Apr 8, 2024 - News

Indianapolis eclipse viewing tips

Illustration of a pair of sunglasses with eclipses for lenses.

Illustration: Shoshana Gordon/Axios

Indianapolis takes center stage Monday as one of the best places in the nation to enjoy roughly 4 minutes of darkness.

Why it matters: The next time Indy will be in the path of totality is the year 2153, making today a once-in-a-lifetime occurrence.

How it works: A partial eclipse will begin in Indianapolis at 1:50pm.

  • Totality in Indianapolis will begin at 3:06pm and last for roughly 3 minutes and 50 seconds.
  • At 4:23pm, the partial eclipse will end.

Here are five tips to take your eclipse viewing experience to the next level.

Don't look at the sun: Even when partly or mostly covered by the moon, don't even think about it unless using eclipse glasses or a pinhole projector.

  • NASA says even a quick peek can do significant damage to your eyesight.
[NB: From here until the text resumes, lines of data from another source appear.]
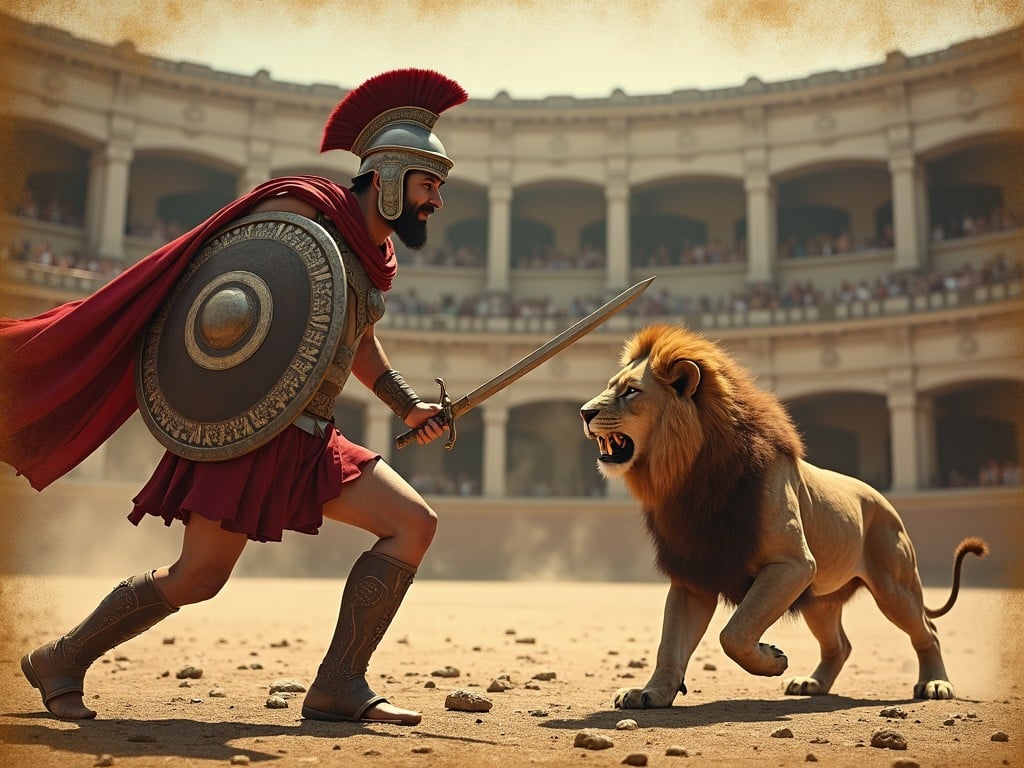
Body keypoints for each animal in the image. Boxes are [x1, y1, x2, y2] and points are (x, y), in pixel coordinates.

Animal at [581, 321, 987, 708]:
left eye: (631, 391)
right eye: (610, 387)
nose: (585, 412)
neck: (688, 479)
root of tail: (884, 501)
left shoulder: (792, 565)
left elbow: (734, 632)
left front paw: (771, 659)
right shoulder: (693, 574)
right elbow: (670, 644)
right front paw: (652, 693)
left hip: (893, 586)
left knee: (927, 631)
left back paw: (935, 684)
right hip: (821, 600)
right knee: (840, 644)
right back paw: (813, 684)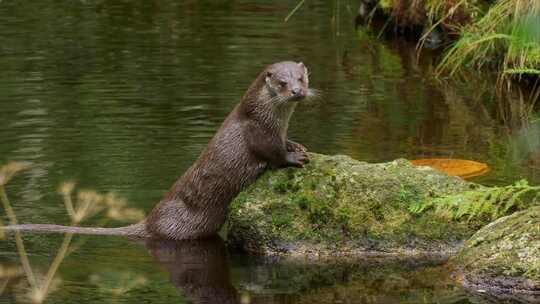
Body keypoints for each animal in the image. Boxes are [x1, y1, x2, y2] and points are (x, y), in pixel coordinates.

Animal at [4, 61, 314, 240]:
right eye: (282, 83)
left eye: (302, 79)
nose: (297, 92)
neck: (269, 118)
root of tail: (150, 222)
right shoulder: (257, 131)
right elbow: (272, 153)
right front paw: (294, 156)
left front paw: (296, 144)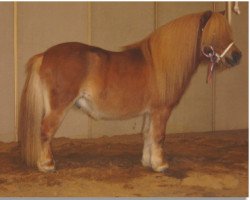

Protect your phone: If you want to take a picture, Butler University professor Brian Murphy says putting eclipse glasses in front of the camera and zooming in will dim things enough during the partial phases to get a photo.

  • "During totality … don't use the eclipse glasses at all because the sun's surface isn't visible," Murphy told WTHR. "You can zoom in (and) get the corona then. But also I would do a panorama and get the whole view of the sky to see what's visible."

Dress like it's Christmas in April: Wearing red and green will create a phenomenon called the Purkinje effect, which describes how we recognize colors in low light, according to the National Institutes of Health.

  • Warm colors like red will be less visible while green will stand out. The complementary colors should work in tandem to enhance the changes seen in saturation when looking at your surroundings.
  • Avoid wearing colors like white, black or gray.

Look down: The Indiana Department of Homeland Security says to use your hands to cast shadows on the ground during the partial eclipse stages.

  • Cross your hands with fingers slightly spread to create a waffle pattern. The spaces between your fingers project a shadow image of the sun in a crescent shape.

Take a moment: Science guy Bill Nye tells Axios to stop, listen and focus on living in the moment.

  • "When it really goes completely dark, it's just amazing. The birds chirp; the crickets cricket. There's usually a bit of a breeze because the ground gets cool and then that cold air is squeezing the warm air up and makes a little bit of a breeze," he said.